I will get to the intelligence and white privlege later
I was reading something interesting the other day.
It was an article by some guy, I can't remember his name.
Actually, he was quoting Ruby K. Payne, Ph.D, author of
A Framework for Understanding Poverty, a book about generational poverty (ie, poverty extending back more than two generations).
Anyway, what this guy was saying is that there are five registers in every language: frozen (always the same, like a prayer or the pledge of allegiance), formal (the standard vocabulary and syntax of academia and professional work), consultative (formal conversational register, ie formal register slightly relaxed for use in conversation), casual (language between friends; characterized by a vocabulary of generally not more than 400-800 words), and intimate (casual language between lovers or close family members).
The article I read asserted that people from generational poverty always use the casual and never the formal registers of speech.
Generally speaking, children that grow up in generational poverty never hear the formal register used until they start school, at which point it is too late for them to really internalize it; it will never be their first language.
Since all standardized tests are written in formal language, this puts children (and adults) of generational poverty at a disadvantage- the tests are not written in a language they are fluent in or have much familiarity with or have had much exposure to.
Anyway, I read this theory, and in a way it bothered me: it seems condescending, possibly racist or classist.
But in another way, it really rings true.
So much of who one will become or what one's potential will be depends upon the language one is exposed to in the years when one is first learning to talk. That will
always be one's native language, one's internalized language.
Despite my utter
lack of education and not-stunningly-high IQ, I am able to communicate well- to talk in a way that gets me jobs I'm not qualified for and much else that I don't really deserve- because I was raised with formal speech. I speak the same language as the power structure. I can communicate with them on their own terms.
I think this is part of what is meant by "privilege". I was
privileged to grow up surrounded by educated people who spoke formal english.
I could have just as easily been born into another kind of family, one who lived in generational poverty and didn't speak formal english.
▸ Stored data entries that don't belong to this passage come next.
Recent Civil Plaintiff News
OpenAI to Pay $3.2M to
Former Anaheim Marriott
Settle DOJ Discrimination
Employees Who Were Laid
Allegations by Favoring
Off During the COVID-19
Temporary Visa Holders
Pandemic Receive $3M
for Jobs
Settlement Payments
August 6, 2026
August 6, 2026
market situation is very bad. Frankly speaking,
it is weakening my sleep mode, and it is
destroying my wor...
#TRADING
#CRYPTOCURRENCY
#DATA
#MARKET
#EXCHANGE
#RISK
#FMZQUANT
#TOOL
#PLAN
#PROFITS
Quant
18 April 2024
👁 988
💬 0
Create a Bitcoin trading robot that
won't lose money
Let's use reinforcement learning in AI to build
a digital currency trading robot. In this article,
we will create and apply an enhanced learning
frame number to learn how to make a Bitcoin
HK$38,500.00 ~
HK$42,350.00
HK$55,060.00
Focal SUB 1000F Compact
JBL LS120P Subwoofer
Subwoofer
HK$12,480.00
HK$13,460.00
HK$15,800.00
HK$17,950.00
And I would've then grown up to be a person who did
not have the ability to communicate in the formal register, to speak to the power structure, to use words to get ahead in life.
It seems to me that this early exposure to language is more important than just about anything else.
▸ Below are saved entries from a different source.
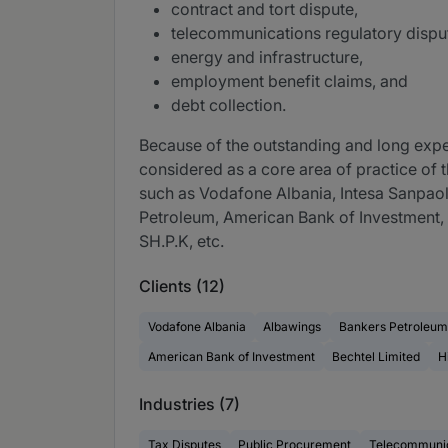
contract and tort dispute,
telecommunications regulatory dispu
energy and infrastructure,
employment benefit claims, and
debt collection.
Because of the outstanding and long experi
considered as a core area of practice of t
such as Vodafone Albania, Intesa Sanpaol
Petroleum, American Bank of Investment,
SH.P.K, etc.
Clients (12)
Vodafone Albania
Albawings
Bankers Petroleum
American Bank of Investment
Bechtel Limited
H
Industries (7)
Tax Disputes
Public Procurement
Telecommunic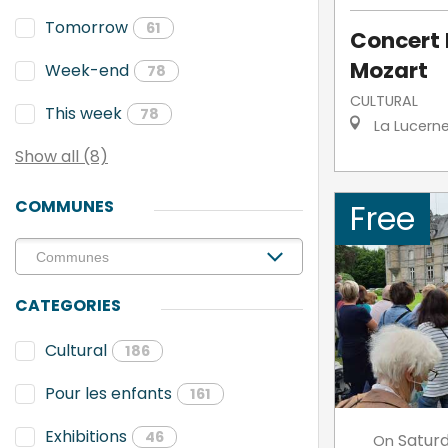
Tomorrow
61
Concert 
Mozart
Week-end
78
CULTURAL
This week
78
La Lucern
Show all (8)
COMMUNES
Free
CATEGORIES
Cultural
186
Pour les enfants
161
Exhibitions
46
Satur
On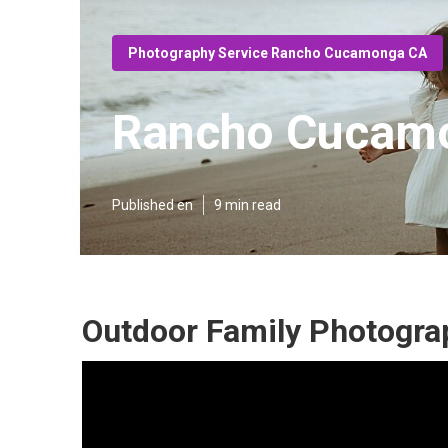
Photography Service Rancho Cucamonga CA
Rancho Cucamo
Published en
9 min read
Outdoor Family Photogr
If, despite having no education etc, a person like me can speak like an educated person
solely on the basis of the language I was exposed to as an infant, a toddler, a preschooler... that indicates to me that much of who we are, cognitively and intellectually, is already formed before we even reach the age to start school.
So kids born into families
without formal language... families that are only able to communicate in the casual registers, the language of poverty and disadvantage, will
always carry this language with them; it will always be their native tongue.
Even if they are very smart, work very hard in school and pick up formal english, it still won't be their first language, it will be a sort of veneer slapped over their
original language, and I think that makes a difference to their future success.
So, if that makes any sense.
I should add that I don't think this is an entirely black/white issue, but rather a class issue, an issue of rich and poor or middle-class and poor.
Poor rural whites in appalachia, for example, possess no greater communication skills than poor blacks in urban ghettos.